There is no sugarcoating it: The final stage of dementia is tough. People with dementia need round-the-clock care by then. They have trouble walking, sitting upright, and moving their arms or legs with purpose. They need someone to feed them and have progressive difficulty chewing and swallowing. Falls are a major hazard. They lose control over basic bodily functions like their bowels and bladder.
Communication is challenging. They can still speak but can’t carry on a conversation. Often, they will repeat a handful of familiar words, like an address, a date, a phone number, or a person’s name. As the final stage progresses, the last few words will fall by the wayside, and people will become nonverbal, aside from a few unintelligible sounds.

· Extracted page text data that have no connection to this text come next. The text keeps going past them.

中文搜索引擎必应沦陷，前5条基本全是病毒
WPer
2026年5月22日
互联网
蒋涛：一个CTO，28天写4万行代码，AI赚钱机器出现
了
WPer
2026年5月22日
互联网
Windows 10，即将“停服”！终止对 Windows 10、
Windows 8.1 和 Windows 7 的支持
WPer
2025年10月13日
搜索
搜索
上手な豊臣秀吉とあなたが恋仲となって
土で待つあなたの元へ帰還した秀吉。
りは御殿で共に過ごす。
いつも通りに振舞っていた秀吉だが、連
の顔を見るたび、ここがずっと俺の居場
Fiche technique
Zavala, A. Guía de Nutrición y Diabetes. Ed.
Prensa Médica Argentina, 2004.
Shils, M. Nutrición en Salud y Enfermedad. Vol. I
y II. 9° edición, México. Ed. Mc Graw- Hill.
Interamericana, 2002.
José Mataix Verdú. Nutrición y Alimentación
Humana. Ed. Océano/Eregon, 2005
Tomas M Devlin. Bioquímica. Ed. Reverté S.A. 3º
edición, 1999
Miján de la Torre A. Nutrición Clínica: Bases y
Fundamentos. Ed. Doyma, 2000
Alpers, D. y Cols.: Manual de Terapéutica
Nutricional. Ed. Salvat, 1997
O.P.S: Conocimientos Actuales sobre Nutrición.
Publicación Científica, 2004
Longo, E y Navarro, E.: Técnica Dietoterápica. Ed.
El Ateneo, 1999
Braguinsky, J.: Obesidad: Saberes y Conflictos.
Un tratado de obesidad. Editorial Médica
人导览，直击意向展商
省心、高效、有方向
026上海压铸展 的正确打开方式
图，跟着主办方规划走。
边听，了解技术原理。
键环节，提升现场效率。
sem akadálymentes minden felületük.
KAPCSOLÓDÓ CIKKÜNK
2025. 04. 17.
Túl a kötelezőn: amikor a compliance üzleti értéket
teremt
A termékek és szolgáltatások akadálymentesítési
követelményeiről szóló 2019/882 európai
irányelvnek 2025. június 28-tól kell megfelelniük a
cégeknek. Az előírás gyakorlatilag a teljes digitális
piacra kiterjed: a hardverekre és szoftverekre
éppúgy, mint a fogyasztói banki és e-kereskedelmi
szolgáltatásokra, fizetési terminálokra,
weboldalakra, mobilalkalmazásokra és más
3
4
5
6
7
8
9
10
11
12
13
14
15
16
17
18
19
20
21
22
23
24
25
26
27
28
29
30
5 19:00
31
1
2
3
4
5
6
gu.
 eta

At this point, the most significant danger is not so much the disease itself but rather infections. People develop bedsores as they grow less mobile, and pneumonia is a frequent threat from aspiration (food or liquid getting into the airways) while eating and drinking. Because they cannot communicate, these problems might not get noticed and can become causes of death.
The end of dementia is extremely difficult. Family and friends have seen their loved one slowly slip away over many years. In the final stage, the disease may make them seem foreign and absent, but they are absolutely still alive. Those around them must make the most of rare moments of clarity. To the very end, people with dementia continue to benefit from having company and genuine human companionship. The desire for connection shines through the cloud of dementia, and having someone caring nearby helps give them peace.